Required action =>
Return all the entries word for word.

The input =>

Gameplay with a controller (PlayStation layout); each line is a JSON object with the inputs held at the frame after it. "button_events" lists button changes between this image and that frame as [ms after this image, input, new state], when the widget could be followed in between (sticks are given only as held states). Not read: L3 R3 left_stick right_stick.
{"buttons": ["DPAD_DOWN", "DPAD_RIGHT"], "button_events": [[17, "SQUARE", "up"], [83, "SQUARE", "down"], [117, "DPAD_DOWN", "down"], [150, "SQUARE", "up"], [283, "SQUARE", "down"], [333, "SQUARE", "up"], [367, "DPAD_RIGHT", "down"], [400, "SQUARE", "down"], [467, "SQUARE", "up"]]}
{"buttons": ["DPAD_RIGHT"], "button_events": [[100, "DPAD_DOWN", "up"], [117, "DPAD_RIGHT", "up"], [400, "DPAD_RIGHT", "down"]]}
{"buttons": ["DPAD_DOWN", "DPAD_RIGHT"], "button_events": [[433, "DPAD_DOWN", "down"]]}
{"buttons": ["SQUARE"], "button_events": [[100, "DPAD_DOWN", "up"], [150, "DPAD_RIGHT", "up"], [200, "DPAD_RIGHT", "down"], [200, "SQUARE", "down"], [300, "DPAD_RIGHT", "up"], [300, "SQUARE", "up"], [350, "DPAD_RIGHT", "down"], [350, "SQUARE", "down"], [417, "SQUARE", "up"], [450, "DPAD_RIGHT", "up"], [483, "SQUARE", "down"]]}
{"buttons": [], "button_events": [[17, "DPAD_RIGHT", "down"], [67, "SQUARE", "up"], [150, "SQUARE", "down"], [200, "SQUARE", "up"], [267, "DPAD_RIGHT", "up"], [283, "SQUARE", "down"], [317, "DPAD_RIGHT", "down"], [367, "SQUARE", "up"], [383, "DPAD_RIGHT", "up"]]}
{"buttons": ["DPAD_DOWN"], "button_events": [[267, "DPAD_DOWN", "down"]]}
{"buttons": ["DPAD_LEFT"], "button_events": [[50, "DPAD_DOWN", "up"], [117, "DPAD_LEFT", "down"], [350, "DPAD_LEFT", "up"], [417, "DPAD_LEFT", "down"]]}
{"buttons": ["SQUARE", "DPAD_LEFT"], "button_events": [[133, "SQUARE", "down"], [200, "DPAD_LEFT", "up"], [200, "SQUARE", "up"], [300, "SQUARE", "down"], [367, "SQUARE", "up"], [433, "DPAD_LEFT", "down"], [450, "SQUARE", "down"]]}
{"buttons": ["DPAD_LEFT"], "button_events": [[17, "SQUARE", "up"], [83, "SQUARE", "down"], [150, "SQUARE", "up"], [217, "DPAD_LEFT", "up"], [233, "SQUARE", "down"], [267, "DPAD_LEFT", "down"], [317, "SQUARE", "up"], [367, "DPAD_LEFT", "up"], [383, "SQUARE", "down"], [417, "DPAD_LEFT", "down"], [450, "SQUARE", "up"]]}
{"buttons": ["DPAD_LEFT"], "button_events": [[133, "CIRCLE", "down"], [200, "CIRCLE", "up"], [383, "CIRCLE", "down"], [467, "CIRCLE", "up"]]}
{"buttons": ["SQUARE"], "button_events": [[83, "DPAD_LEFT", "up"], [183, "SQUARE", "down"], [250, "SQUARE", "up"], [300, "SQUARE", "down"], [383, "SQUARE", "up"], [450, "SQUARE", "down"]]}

Exercise answer =>
Gameplay with a controller (PlayStation layout); each line is a JSON object with the inputs held at the frame after it. "button_events" lists button changes between this image and that frame as [ms after this image, input, new state], when the widget could be followed in between (sticks are given only as held states). Not read: L3 R3 left_stick right_stick.
{"buttons": ["DPAD_DOWN", "DPAD_RIGHT"], "button_events": [[17, "SQUARE", "up"], [83, "SQUARE", "down"], [117, "DPAD_DOWN", "down"], [150, "SQUARE", "up"], [283, "SQUARE", "down"], [333, "SQUARE", "up"], [367, "DPAD_RIGHT", "down"], [400, "SQUARE", "down"], [467, "SQUARE", "up"]]}
{"buttons": ["DPAD_RIGHT"], "button_events": [[100, "DPAD_DOWN", "up"], [117, "DPAD_RIGHT", "up"], [400, "DPAD_RIGHT", "down"]]}
{"buttons": ["DPAD_DOWN", "DPAD_RIGHT"], "button_events": [[433, "DPAD_DOWN", "down"]]}
{"buttons": ["SQUARE"], "button_events": [[100, "DPAD_DOWN", "up"], [150, "DPAD_RIGHT", "up"], [200, "DPAD_RIGHT", "down"], [200, "SQUARE", "down"], [300, "DPAD_RIGHT", "up"], [300, "SQUARE", "up"], [350, "DPAD_RIGHT", "down"], [350, "SQUARE", "down"], [417, "SQUARE", "up"], [450, "DPAD_RIGHT", "up"], [483, "SQUARE", "down"]]}
{"buttons": [], "button_events": [[17, "DPAD_RIGHT", "down"], [67, "SQUARE", "up"], [150, "SQUARE", "down"], [200, "SQUARE", "up"], [267, "DPAD_RIGHT", "up"], [283, "SQUARE", "down"], [317, "DPAD_RIGHT", "down"], [367, "SQUARE", "up"], [383, "DPAD_RIGHT", "up"]]}
{"buttons": ["DPAD_DOWN"], "button_events": [[267, "DPAD_DOWN", "down"]]}
{"buttons": ["DPAD_LEFT"], "button_events": [[50, "DPAD_DOWN", "up"], [117, "DPAD_LEFT", "down"], [350, "DPAD_LEFT", "up"], [417, "DPAD_LEFT", "down"]]}
{"buttons": ["SQUARE", "DPAD_LEFT"], "button_events": [[133, "SQUARE", "down"], [200, "DPAD_LEFT", "up"], [200, "SQUARE", "up"], [300, "SQUARE", "down"], [367, "SQUARE", "up"], [433, "DPAD_LEFT", "down"], [450, "SQUARE", "down"]]}
{"buttons": ["DPAD_LEFT"], "button_events": [[17, "SQUARE", "up"], [83, "SQUARE", "down"], [150, "SQUARE", "up"], [217, "DPAD_LEFT", "up"], [233, "SQUARE", "down"], [267, "DPAD_LEFT", "down"], [317, "SQUARE", "up"], [367, "DPAD_LEFT", "up"], [383, "SQUARE", "down"], [417, "DPAD_LEFT", "down"], [450, "SQUARE", "up"]]}
{"buttons": ["DPAD_LEFT"], "button_events": [[133, "CIRCLE", "down"], [200, "CIRCLE", "up"], [383, "CIRCLE", "down"], [467, "CIRCLE", "up"]]}
{"buttons": ["SQUARE"], "button_events": [[83, "DPAD_LEFT", "up"], [183, "SQUARE", "down"], [250, "SQUARE", "up"], [300, "SQUARE", "down"], [383, "SQUARE", "up"], [450, "SQUARE", "down"]]}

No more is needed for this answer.